他拂手掸去,那么一点点细小的雪,就像尘世的灰,微不足道,还未落至地上便无声息地支离破碎。
恰好街边有位卖画为生的落魄秀才,蓦然见到这般萧然尘外的身影,心念一动,便喊住了他。
“法师请留步,在下不才,家中清苦,如今以卖画为生,头一次见到像您这般拔俗的出家人,啊,您看我这脑袋,差些忘了正事,恕在下冒昧,能否为您画一幅小像?”
佛者斗笠下的眸子微微弯起:“好。”
“外头下了雪,还请您到这边棚子来吧。”
他棚子虽然也落魄,漏了一丁点雪,不过工具倒是齐全,还有热茶,雪浸湿了靴底,他正要烤火,却见到一旁的箱子被风吹开了,无数纸张飞散空中。
他不动声色地挥袖,捏了一张来观赏,其余的便安然地全落至箱子内。
“你画了这么多?”
“啊,小生祖上三代都是卖画的,您手里捏着的那张便是我爷爷年轻时画的,好像那会儿还是在江南罢……”
“哎呀,真是有缘,这人的面容同法师您的竟有八分像!”
妙寂定睛一看,靴底的凉意霎那渗透上来。
不是像,而是……此人就是他。
是上一世的他。
他再看了眼那木头箱子,顿时眉心又一跳,竟然还有她的。
那时的芙姝身着长褙,面庞褪去了青涩,两道柳眉温柔地弯起一个弧度,梳了妇人的发髻,浓墨般的鬓边簪着桃花。
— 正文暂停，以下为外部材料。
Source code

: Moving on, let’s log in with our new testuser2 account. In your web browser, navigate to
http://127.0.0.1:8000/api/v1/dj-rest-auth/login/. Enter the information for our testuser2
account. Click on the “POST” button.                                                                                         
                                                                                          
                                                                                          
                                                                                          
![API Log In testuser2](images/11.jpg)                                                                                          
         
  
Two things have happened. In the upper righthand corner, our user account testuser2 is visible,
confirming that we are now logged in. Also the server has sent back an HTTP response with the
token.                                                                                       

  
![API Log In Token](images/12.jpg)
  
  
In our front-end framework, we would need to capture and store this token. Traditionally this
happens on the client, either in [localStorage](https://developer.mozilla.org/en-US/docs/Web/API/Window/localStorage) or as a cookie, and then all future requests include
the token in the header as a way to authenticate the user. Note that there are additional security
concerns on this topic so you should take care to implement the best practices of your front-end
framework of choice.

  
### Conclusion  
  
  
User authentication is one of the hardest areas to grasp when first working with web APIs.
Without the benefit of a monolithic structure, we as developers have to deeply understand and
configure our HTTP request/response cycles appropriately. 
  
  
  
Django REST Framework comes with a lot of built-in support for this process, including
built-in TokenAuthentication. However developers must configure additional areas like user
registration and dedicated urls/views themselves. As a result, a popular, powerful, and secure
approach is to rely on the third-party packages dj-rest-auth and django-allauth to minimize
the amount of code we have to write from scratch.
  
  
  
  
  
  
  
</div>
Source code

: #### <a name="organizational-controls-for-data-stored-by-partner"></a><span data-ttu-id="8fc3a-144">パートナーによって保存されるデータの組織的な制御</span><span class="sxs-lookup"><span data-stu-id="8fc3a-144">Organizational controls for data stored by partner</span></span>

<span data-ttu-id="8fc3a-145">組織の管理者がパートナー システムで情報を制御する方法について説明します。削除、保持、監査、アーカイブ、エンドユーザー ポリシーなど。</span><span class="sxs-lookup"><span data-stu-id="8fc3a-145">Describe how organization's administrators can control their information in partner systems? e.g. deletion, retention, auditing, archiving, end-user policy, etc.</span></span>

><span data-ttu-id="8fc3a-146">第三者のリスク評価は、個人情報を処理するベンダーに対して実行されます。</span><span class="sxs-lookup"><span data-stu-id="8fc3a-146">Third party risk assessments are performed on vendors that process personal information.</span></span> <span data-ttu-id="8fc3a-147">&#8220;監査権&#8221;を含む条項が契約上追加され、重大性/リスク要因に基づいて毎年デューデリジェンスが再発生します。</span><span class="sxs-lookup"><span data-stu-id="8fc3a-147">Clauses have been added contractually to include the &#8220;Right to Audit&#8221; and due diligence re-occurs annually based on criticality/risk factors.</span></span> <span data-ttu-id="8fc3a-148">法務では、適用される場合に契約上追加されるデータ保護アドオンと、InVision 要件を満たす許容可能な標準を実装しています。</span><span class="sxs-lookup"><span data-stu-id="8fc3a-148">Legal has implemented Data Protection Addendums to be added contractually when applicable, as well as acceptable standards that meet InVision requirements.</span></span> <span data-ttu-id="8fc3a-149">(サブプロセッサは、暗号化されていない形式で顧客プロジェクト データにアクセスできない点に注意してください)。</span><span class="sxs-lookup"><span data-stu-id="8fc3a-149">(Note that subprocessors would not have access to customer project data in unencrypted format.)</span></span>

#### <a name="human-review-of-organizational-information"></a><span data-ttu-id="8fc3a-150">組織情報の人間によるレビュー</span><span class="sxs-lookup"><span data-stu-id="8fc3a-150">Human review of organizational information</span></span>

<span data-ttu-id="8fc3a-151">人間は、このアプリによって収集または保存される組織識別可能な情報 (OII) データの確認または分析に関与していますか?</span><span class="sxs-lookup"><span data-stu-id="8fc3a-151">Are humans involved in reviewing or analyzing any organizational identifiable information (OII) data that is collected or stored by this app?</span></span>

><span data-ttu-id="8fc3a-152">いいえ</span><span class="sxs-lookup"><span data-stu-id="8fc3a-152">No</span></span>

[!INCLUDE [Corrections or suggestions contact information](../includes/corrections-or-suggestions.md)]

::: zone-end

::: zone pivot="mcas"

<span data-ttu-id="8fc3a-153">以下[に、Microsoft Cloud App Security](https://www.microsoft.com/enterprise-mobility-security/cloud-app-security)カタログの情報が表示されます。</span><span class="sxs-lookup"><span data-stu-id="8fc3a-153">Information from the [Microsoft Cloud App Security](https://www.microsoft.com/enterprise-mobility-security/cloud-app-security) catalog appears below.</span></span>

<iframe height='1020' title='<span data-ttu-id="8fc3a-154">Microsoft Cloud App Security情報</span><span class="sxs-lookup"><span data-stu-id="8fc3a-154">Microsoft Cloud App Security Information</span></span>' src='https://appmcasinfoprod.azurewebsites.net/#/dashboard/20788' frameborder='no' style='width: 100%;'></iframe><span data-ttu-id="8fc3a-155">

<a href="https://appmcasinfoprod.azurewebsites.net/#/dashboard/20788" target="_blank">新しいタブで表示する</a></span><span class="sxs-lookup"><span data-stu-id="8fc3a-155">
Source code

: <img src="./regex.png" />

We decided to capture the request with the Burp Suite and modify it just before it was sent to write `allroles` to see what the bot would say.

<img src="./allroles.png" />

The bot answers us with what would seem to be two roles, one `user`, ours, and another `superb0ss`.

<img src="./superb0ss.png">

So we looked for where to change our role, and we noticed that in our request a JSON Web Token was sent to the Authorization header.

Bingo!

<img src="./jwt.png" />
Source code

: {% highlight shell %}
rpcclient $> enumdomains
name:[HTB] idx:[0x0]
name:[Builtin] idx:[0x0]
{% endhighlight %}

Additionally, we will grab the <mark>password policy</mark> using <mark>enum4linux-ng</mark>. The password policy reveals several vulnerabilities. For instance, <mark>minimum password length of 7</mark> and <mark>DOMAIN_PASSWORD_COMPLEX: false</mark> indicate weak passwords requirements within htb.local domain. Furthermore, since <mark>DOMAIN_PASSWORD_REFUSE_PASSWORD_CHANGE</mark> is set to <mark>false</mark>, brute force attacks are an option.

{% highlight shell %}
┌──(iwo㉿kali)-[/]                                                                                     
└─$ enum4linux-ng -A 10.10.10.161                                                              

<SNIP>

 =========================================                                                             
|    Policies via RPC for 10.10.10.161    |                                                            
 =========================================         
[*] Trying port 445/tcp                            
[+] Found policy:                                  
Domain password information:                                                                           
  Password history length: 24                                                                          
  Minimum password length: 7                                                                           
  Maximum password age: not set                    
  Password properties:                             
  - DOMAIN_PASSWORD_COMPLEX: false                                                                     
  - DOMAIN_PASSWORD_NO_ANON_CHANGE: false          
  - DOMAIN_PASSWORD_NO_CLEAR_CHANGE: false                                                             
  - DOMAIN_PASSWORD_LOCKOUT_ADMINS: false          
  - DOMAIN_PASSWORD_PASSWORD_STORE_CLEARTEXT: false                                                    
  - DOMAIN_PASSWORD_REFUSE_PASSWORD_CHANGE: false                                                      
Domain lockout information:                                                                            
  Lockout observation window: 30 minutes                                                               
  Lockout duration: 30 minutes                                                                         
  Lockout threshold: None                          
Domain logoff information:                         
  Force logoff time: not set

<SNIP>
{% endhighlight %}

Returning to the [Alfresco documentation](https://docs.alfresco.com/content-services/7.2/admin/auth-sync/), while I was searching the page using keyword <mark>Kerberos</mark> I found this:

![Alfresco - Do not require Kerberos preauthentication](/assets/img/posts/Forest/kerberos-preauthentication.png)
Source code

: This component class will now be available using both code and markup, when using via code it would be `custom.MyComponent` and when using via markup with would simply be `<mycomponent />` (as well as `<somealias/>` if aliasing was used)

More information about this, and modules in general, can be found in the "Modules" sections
他看了两眼,问:“买下你爷爷这两张,需要多少银钱?”
“十五两,您如今能让我画您的像,那便再减五两。”
妙寂没有应承,而是放下纸张开始让他替自己画像。
书生用羊毫比了一会儿,用笔筒抵着下巴问道:“法师,请问您腰间这个……能否摘下来?”
他指了指妙寂腰间的香囊。
“为何?”
“啊,只是边角处的针脚歪扭了些,青黄的颜色也略显乖张,与您这身月白不太相衬……”
是不太相衬,因为本来就不是给他的。
像这样的香囊他储物戒中还有很多,都是她那日觉得自己绣得不好的,她说丑,他看着没什么不好的,只是针脚歪了些,索性趁着她入睡全都替她收起来,拿回去改改便可以用了。
毕竟……废了那么大的功夫与心血,不可白费。
他自欺欺人地想,许是当今年轻人不爱珍惜羽翼,拿到一样东西用过几次便丢了,就算再好用,也没想过缝缝补补还可以再用。
那么多个香囊,那么多种图案,足以让他每日都换一个不一样的,她大方又细心,大方到顾虑到了所有人的喜好,细心到只漏了他一个。
他抿抿唇,面色更冷了些:“若不摘下,便不能画么?”
心中升腾的妒意被刻意揉进血肉里掩藏,表现在人前的只余下指尖的轻颤。